ModuleSwitcher — Grid dropdown (3 columns) accessible from the top header. Shows all accessible live modules filtered by role and permissions, plus "My Account" and "Home" shortcuts.


1. Clone

sh
git clone git@github.com:Sema-Link/semalink-admin.git
cd semalink-admin

2. Install dependencies

sh
npm install

3. Create your environment file

sh
cp .env.example .env.local
sh
VITE_API_BASE_URL=https://staging-arc.semalink.africa/api/v1
VITE_ENV=development

Running against the local API

Change VITE_API_BASE_URL to /api/v1 (relative path) when pointing at localhost:3000. The Vite dev proxy in vite.config.ts forwards all /api/* requests to http://localhost:3000, so a relative base URL avoids CORS entirely.

sh
VITE_API_BASE_URL=/api/v1
VITE_ENV=development

The admin portal does not use Cloudflare Access service tokens in the build. Zero Trust is enforced at the network level on deployed environments — it does not apply when running locally.

4. Start the dev server

sh
npm run dev

Available at http://localhost:5190.

The first page after loading will be /login. Log in with an owner-role staff account. On staging, use the seed account created by the seed:admin script in semalink-api.

Available Scripts

CommandDescription
npm run devStart dev server with hot reload on port 5190
npm run buildTypeScript compile + Vite production build to dist/
npm run previewPreview the production build locally
npm run type-checkRun tsc --noEmit — type errors without building

Type checking

The project has strict TypeScript enabled. Run a full type check before pushing:

sh
npm run type-check

Path alias @/ maps to src/. Vite handles compilation at runtime — tsc is only used for type validation, not emitting output.

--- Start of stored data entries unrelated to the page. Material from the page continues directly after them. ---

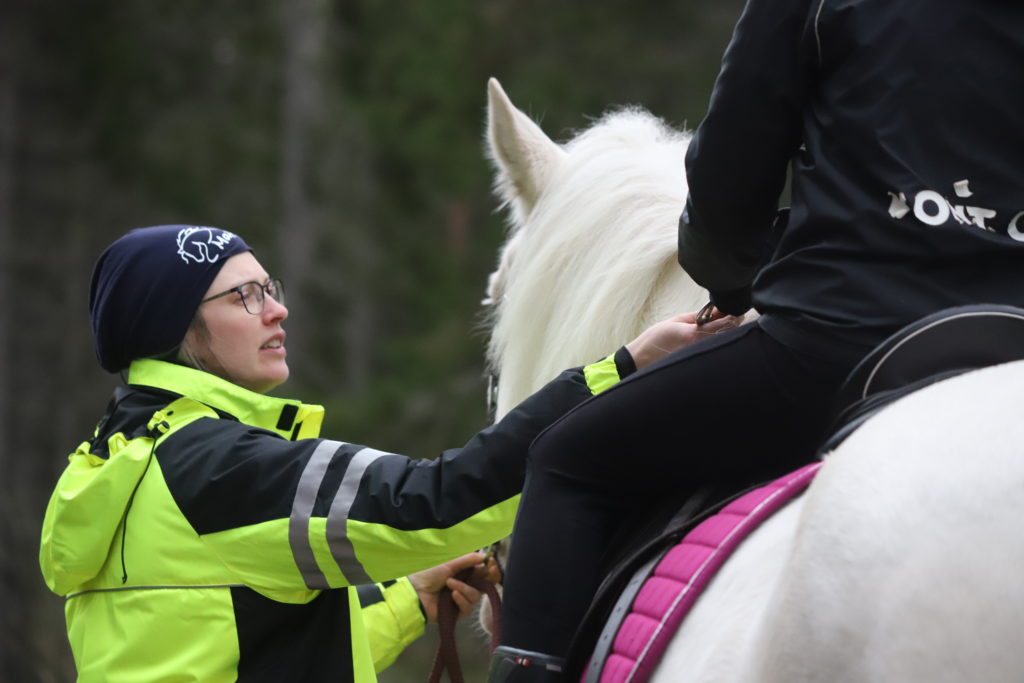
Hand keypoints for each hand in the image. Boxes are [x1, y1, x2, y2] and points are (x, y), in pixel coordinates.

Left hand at [408, 551, 500, 622]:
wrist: (416, 593)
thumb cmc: (429, 575)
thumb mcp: (448, 563)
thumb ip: (467, 560)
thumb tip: (484, 555)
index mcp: (463, 573)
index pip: (482, 571)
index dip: (489, 568)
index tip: (492, 562)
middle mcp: (465, 586)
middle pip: (485, 584)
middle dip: (488, 577)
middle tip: (489, 570)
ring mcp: (462, 599)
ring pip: (476, 595)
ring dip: (464, 588)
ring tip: (450, 584)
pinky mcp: (458, 613)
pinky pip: (468, 607)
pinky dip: (461, 600)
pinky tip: (453, 595)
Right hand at [625, 309, 743, 369]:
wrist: (643, 356)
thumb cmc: (657, 338)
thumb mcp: (678, 321)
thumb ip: (697, 316)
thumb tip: (714, 312)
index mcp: (694, 334)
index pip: (722, 324)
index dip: (733, 317)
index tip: (738, 310)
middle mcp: (699, 345)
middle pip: (725, 334)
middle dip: (733, 323)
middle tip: (737, 313)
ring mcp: (697, 352)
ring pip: (720, 340)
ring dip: (726, 331)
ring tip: (729, 320)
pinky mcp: (694, 356)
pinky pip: (710, 345)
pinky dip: (717, 338)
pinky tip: (715, 331)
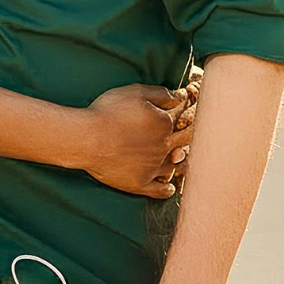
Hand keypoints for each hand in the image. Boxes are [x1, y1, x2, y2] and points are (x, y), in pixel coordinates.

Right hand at [78, 84, 194, 198]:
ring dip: (182, 164)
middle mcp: (164, 147)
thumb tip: (179, 96)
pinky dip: (167, 188)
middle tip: (196, 136)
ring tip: (183, 161)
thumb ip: (160, 94)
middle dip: (191, 137)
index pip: (185, 118)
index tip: (191, 111)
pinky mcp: (140, 183)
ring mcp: (153, 167)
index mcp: (165, 124)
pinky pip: (160, 190)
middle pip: (186, 143)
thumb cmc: (108, 111)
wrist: (87, 139)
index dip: (190, 113)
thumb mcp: (135, 93)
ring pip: (176, 168)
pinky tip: (169, 186)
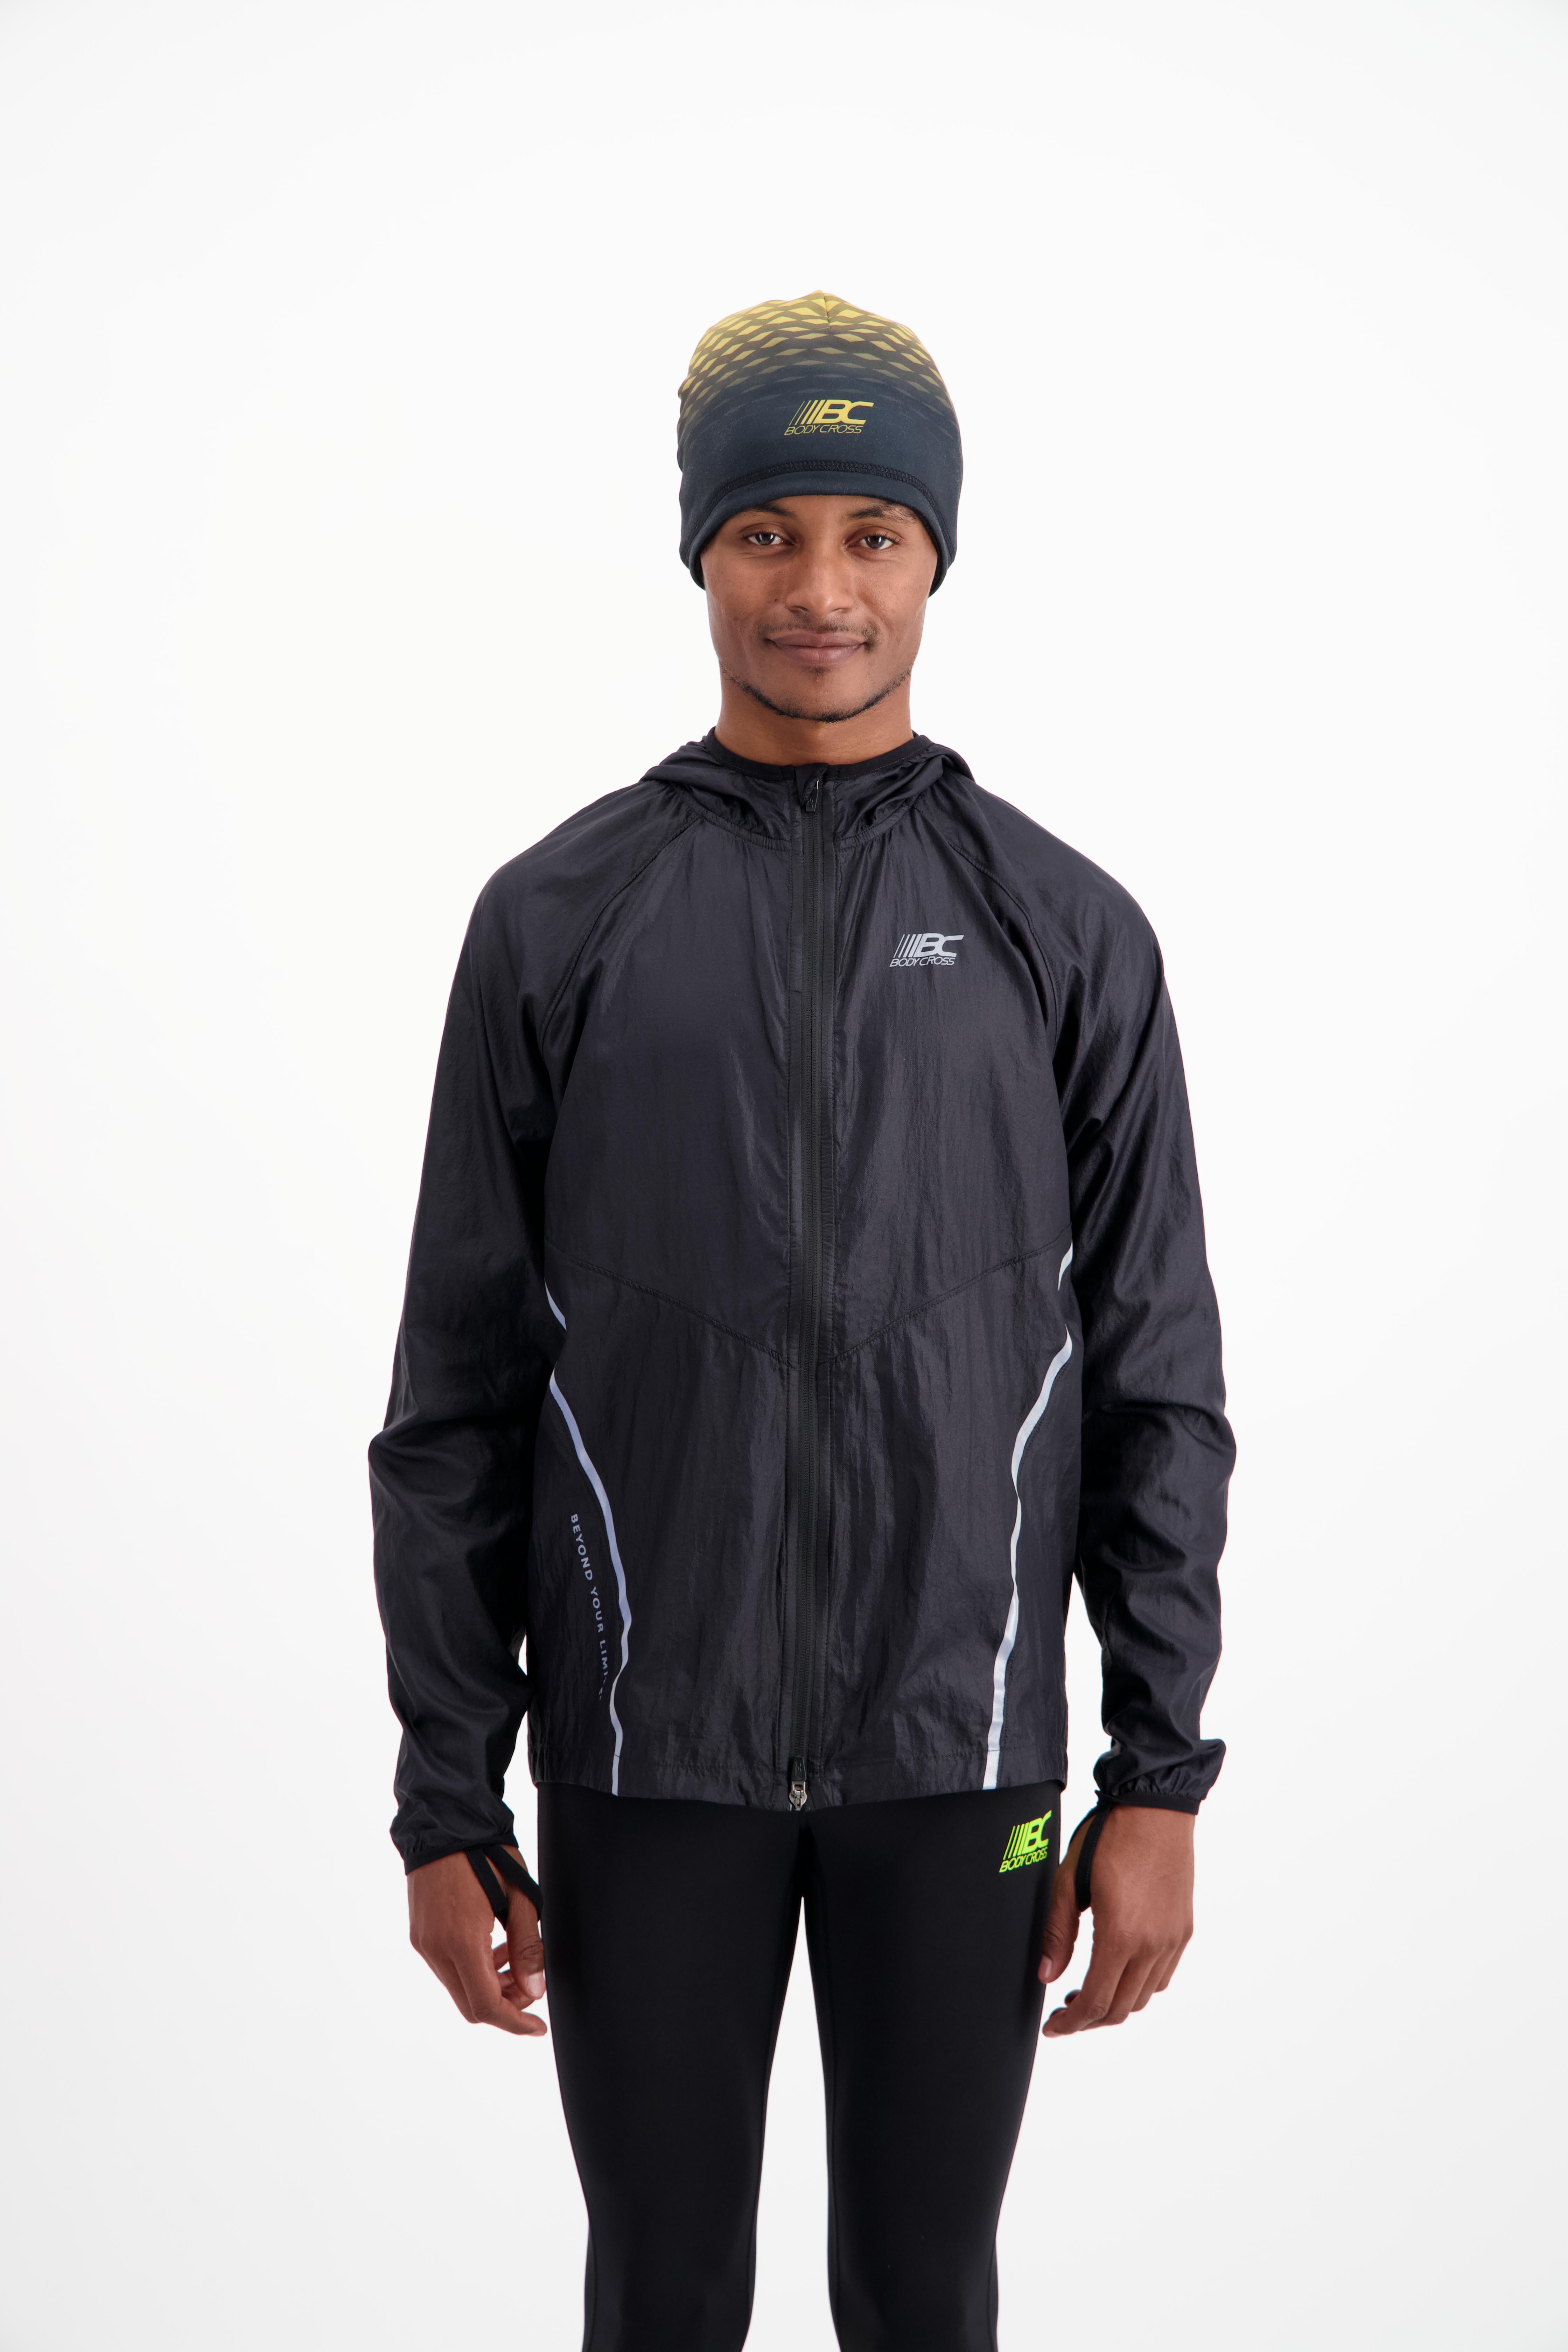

Seeding an owner account (local)

The admin portal has no self-registration. To log in locally, run the seed script in semalink-api:

sh
# Inside semalink-api/
npm run seed:admin

This creates an owner-role staff account. Check the script output for the email and temporary password, then log in at http://localhost:5190/login.


1. Clone

sh
git clone git@github.com:Sema-Link/semalink-website.git
cd semalink-website

2. Install dependencies

sh
npm install

3. Start the dev server

sh
npm run dev

Available at http://localhost:5173. The website has no environment variables — it is a fully static Vue 3 site built with vite-ssg.

Port conflict

If the Customer Web App is already running on port 5173, Vite will automatically pick the next available port (5174). Check your terminal output for the actual URL.

Available Scripts

CommandDescription
npm run devStart dev server with hot reload
npm run buildStatic site generation (SSG)
npm run previewPreview the built site locally

Running Everything Together

Typical local session: start the three Docker services once, then open a terminal per application.

sh
# Once — start backing services
docker start semalink-pg semalink-redis semalink-rabbit
sh
# Terminal 1 — API
cd semalink-api && npm run dev
# → http://localhost:3000

# Terminal 2 — Customer Web App
cd semalink-frontend && npm run dev
# → http://localhost:5173

# Terminal 3 — Admin Portal
cd semalink-admin && npm run dev
# → http://localhost:5190

# Terminal 4 — Marketing Website
cd semalink-website && npm run dev
# → http://localhost:5173 (or 5174 if frontend is already running)

You rarely need all four running at once. The most common pairing is semalink-api + semalink-frontend for feature development, or semalink-api + semalink-admin for admin work.